Kefalet Şirketleri ile Finansman Modeli ve Sipariş ve Sözleşmelere Dayalı Finansman Modeli ile tedarikçilerimizin üretim süreçlerini aksatmadan sürdürmelerini, yeni projelerini hayata geçirmelerini mümkün kılmayı ve tedarikçilerin finansal kaynaklara erişimini kolaylaştırarak bürokratik süreçleri en aza indirmeyi hedefliyoruz. Türk Silahlı Kuvvetlerini Güçlendirme Vakfı şirketlerine tedarik hizmeti sağlayan ve KOBİ niteliğini taşıyan firmalara yönelik olarak toplamda 41 milyar lira büyüklüğü olan ‘Savunma Sanayi Tedarikçilerini Destekleme Kefalet Kredi Programı’ oluşturulmuştur.

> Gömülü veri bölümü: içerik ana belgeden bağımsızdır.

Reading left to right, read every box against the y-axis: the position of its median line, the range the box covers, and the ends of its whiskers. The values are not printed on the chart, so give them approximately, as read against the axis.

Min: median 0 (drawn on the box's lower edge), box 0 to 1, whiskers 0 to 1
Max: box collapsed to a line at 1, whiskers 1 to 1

Piyasa koşullarına göre çok daha uygun şartlarda kredi imkanı sağlanmıştır” dedi.

Ar-Ge destekleri yerli teknolojiye katkı sağlıyor

Ar-Ge projelerine önem verdiklerine dikkati çeken Haluk Görgün, rek, “ArGe alanında vermekte olduğumuz destekler, yerli teknoloji geliştirme sürecine katkı sağlıyor, kritik teknolojilerin dışa bağımlılığını azaltıyor ve Türk sanayicisinin yenilikçi projelerde yer almasını teşvik ediyor. Geçtiğimiz yıl, 28 farklı firma, kurum ve kuruluş ile 20 Ar-Ge projesi imzaladık, 15 projeyi tamamladık, 4 adet savunma sanayisi geniş alan çağrısı yayımladık ve toplam 216 başvuruyu inceledik” açıklamasını yaptı. .

İhracatın finasmanı için Eximbank'la çalışıyoruz

Sektörde ihracatın finansmanı konusunda Eximbank ile koordineli çalıştıklarını vurgulayan Haluk Görgün, “Savunma sanayisinde başarının sürdürülebilirliği için önümüzdeki dönem stratejilerimizde, verimlilik, ihracat, dijital güvenlik ve dönüşüm ile çift kullanımlılık öncelikli amaçlarımız arasında yer alacaktır. Bununla birlikte çığır açan teknolojiler, finansal kaynakların çeşitlendirilerek artırılması, sanayimizdeki yeteneklerin KOBİ ve yeni girişimleri destekleyecek şekilde etkin kullanımı, kaynak yönetimi ve ömür devri yönetimi konuları da odaklanacağımız diğer alanlar arasında olacaktır” dedi.